GIVEN DATA
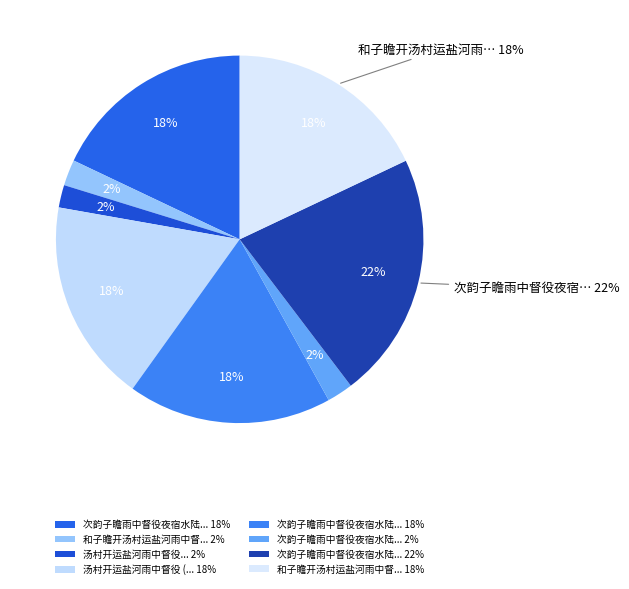

Which category has the smallest portion of the pie?

汤村开运盐河雨中督役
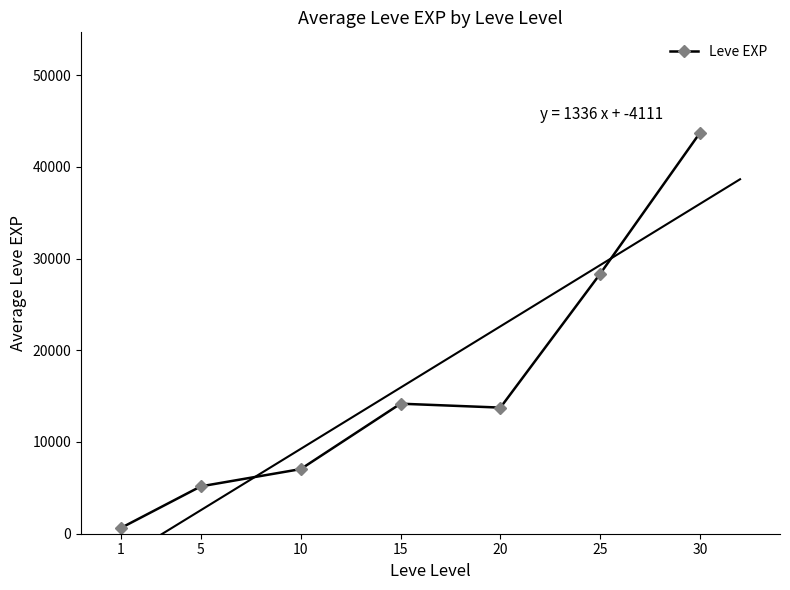

What is the sum of the values at 15 and 25?

42520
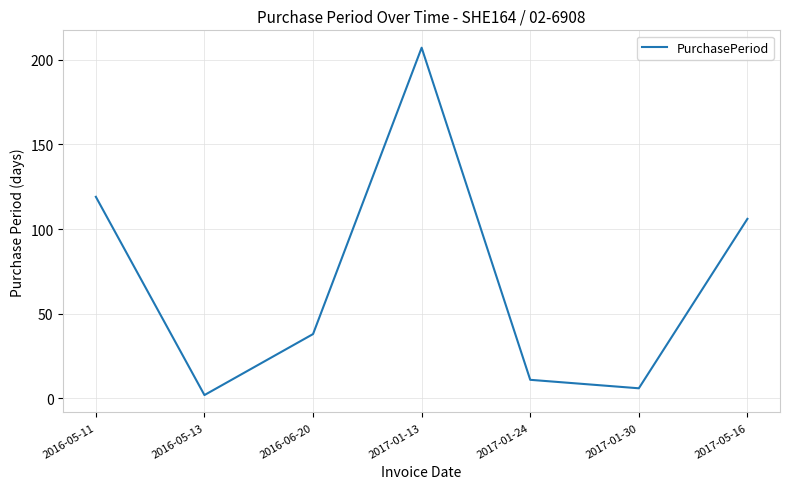

Where is the first local maximum?

2017-01-13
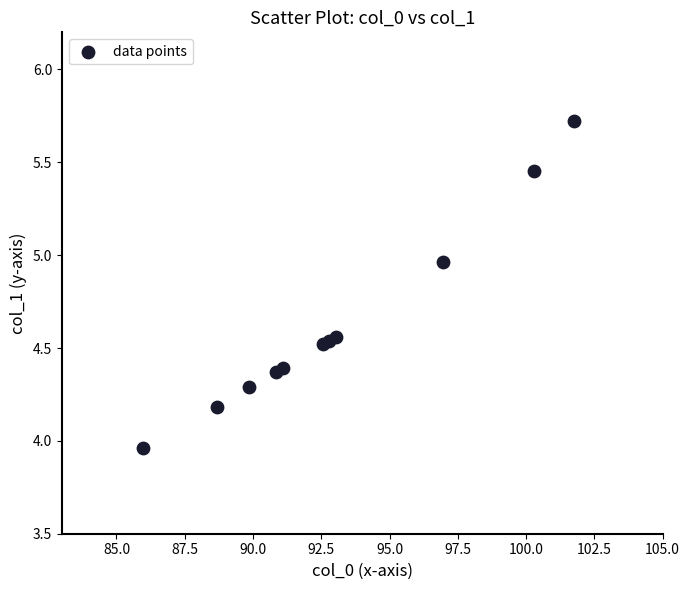

What is the range of Y values (max minus min)?

1.8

GOAL OF THE EXERCISE
Rename "values" to "readings" throughout the data above and reproduce it with nothing else altered. Omit the pictures.

WRITTEN SOLUTION
Which category has the smallest portion of the pie?

汤村开运盐河雨中督役

What is the sum of the readings at 15 and 25?

42520

Where is the first local maximum?

2017-01-13

What is the range of Y readings (max minus min)?

1.8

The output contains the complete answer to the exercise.